# [Your objective]
The records underneath are to be repeated exactly, with the pictures left out.

# [The records]
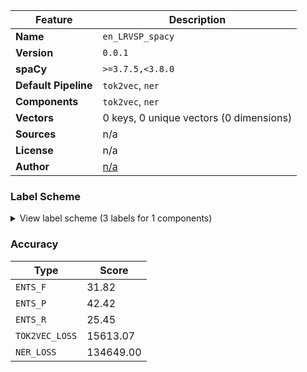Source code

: | Feature | Description |
| --- | --- |
| **Name** | `en_LRVSP_spacy` |
| **Version** | `0.0.1` |
| **spaCy** | `>=3.7.5,<3.8.0` |
| **Default Pipeline** | `tok2vec`, `ner` |
| **Components** | `tok2vec`, `ner` |
| **Vectors** | 0 keys, 0 unique vectors (0 dimensions) |
| **Sources** | n/a |
| **License** | n/a |
| **Author** | [n/a]() |

### Label Scheme

<details>

<summary>View label scheme (3 labels for 1 components)</summary>

| Component | Labels |
| --- | --- |
| **`ner`** | `ref_doc`, `ref_part`, `title` |

</details>

### Accuracy

| Type | Score |
| --- | --- |
| `ENTS_F` | 31.82 |
| `ENTS_P` | 42.42 |
| `ENTS_R` | 25.45 |
| `TOK2VEC_LOSS` | 15613.07 |
| `NER_LOSS` | 134649.00 |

# [The answer]
Source code

: | Feature | Description |
| --- | --- |
| **Name** | `en_LRVSP_spacy` |
| **Version** | `0.0.1` |
| **spaCy** | `>=3.7.5,<3.8.0` |
| **Default Pipeline** | `tok2vec`, `ner` |
| **Components** | `tok2vec`, `ner` |
| **Vectors** | 0 keys, 0 unique vectors (0 dimensions) |
| **Sources** | n/a |
| **License** | n/a |
| **Author** | [n/a]() |

### Label Scheme

<details>

<summary>View label scheme (3 labels for 1 components)</summary>

| Component | Labels |
| --- | --- |
| **`ner`** | `ref_doc`, `ref_part`, `title` |

</details>

### Accuracy

| Type | Score |
| --- | --- |
| `ENTS_F` | 31.82 |
| `ENTS_P` | 42.42 |
| `ENTS_R` | 25.45 |
| `TOK2VEC_LOSS` | 15613.07 |
| `NER_LOSS` | 134649.00 |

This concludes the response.